## WHAT TO PRODUCE
Lines from the one with "ring tip: (165, 151)" to the end of the material, both included: print them exactly and print nothing else. Omit the pictures.

= = = = =

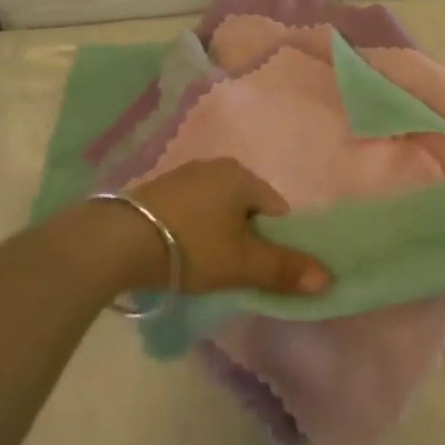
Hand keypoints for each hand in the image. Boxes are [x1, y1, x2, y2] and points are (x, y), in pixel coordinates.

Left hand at [106, 159, 330, 296]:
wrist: (117, 240)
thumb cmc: (191, 246)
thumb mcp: (241, 263)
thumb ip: (284, 270)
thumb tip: (328, 278)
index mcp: (242, 175)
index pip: (276, 210)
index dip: (275, 243)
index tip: (258, 269)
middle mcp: (216, 166)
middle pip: (247, 209)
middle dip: (246, 239)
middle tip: (232, 272)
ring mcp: (184, 175)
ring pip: (218, 210)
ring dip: (218, 235)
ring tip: (204, 267)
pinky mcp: (158, 190)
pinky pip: (192, 211)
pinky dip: (193, 231)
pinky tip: (179, 254)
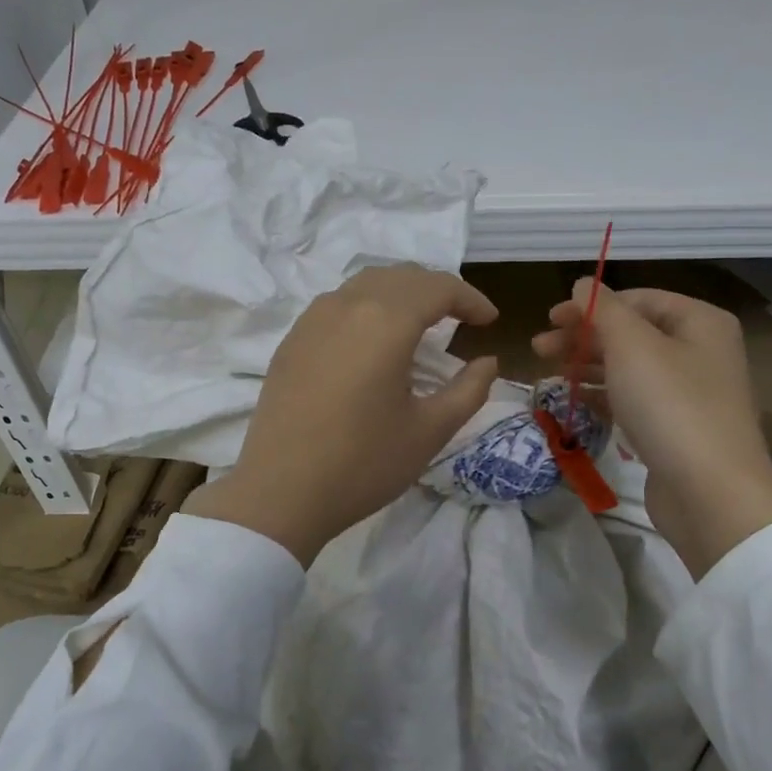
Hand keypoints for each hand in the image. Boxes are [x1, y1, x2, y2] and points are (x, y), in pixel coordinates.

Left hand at [184, 265, 500, 565]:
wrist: (281, 493)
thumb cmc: (363, 464)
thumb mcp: (430, 431)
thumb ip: (469, 390)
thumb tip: (487, 363)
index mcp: (385, 322)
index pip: (438, 288)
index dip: (470, 299)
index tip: (490, 322)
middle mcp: (346, 306)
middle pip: (400, 277)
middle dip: (436, 290)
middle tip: (459, 319)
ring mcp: (311, 320)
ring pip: (364, 285)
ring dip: (399, 294)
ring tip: (418, 324)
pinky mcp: (290, 341)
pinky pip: (336, 305)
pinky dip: (365, 308)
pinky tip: (371, 341)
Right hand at [534, 281, 771, 575]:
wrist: (709, 490)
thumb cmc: (670, 405)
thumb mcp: (632, 346)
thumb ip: (603, 310)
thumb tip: (583, 283)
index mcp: (699, 322)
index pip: (638, 299)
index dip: (591, 304)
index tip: (550, 317)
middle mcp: (699, 351)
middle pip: (631, 333)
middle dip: (582, 337)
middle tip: (538, 348)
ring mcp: (689, 392)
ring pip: (629, 368)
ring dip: (587, 366)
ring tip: (548, 376)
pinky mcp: (675, 428)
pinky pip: (633, 400)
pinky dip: (603, 395)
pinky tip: (575, 401)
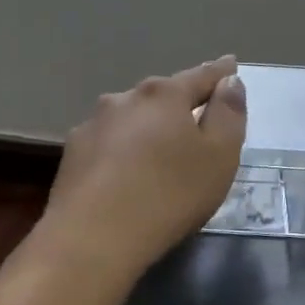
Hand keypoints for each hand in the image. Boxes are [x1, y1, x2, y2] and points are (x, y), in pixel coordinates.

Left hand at [27, 56, 246, 292]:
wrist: (93, 240)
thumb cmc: (171, 194)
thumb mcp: (221, 155)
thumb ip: (229, 114)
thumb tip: (229, 82)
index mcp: (165, 95)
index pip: (202, 75)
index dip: (221, 72)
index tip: (231, 64)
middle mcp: (125, 99)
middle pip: (164, 96)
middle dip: (183, 103)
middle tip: (202, 119)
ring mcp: (92, 126)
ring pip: (134, 118)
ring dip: (152, 127)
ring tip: (165, 151)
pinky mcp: (72, 156)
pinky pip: (112, 143)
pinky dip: (127, 150)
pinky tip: (132, 173)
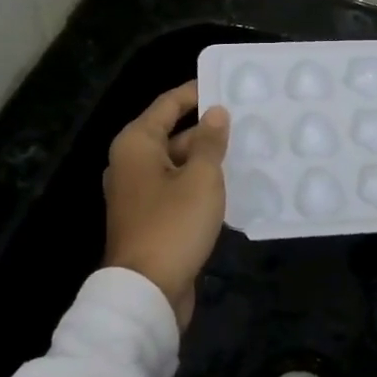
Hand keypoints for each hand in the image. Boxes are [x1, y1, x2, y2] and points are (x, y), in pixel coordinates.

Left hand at [104, 81, 230, 328]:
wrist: (146, 291)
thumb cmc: (173, 224)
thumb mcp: (201, 178)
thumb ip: (210, 142)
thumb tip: (216, 112)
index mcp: (136, 144)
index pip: (168, 104)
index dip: (196, 92)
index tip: (226, 85)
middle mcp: (130, 163)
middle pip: (172, 134)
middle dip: (207, 130)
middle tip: (246, 122)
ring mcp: (137, 193)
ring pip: (176, 164)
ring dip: (206, 159)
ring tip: (246, 151)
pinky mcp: (148, 218)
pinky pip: (176, 189)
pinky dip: (198, 184)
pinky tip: (229, 186)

= = = = =

## EXERCISE SOLUTION
ring tip: (165, 151)
pinky mcp: (72, 156)
pinky pip: (112, 143)
pinky dip: (127, 150)
pinky tip: (132, 173)
Hand keypoints for each hand in the image. Boxes are [x1, y1, x2, y2] and points are (x, y), in pixel coordinates.

Left hand at [104, 81, 230, 328]:
wrist: (146, 291)
thumb cmc: (173, 224)
thumb mcp: (201, 178)
thumb ip: (210, 142)
thumb tip: (216, 112)
index mcp: (136, 144)
index pip: (168, 104)
index dip: (196, 92)
index tip: (226, 85)
middle mcp: (130, 163)
middle pip: (172, 134)
middle dip: (207, 130)
middle tip: (246, 122)
ring mcp: (137, 193)
ring pip: (176, 164)
ring dip: (206, 159)
ring tip: (246, 151)
pinky mcp: (148, 218)
pinky pip: (176, 189)
pinky dip: (198, 184)
pinky tip: (229, 186)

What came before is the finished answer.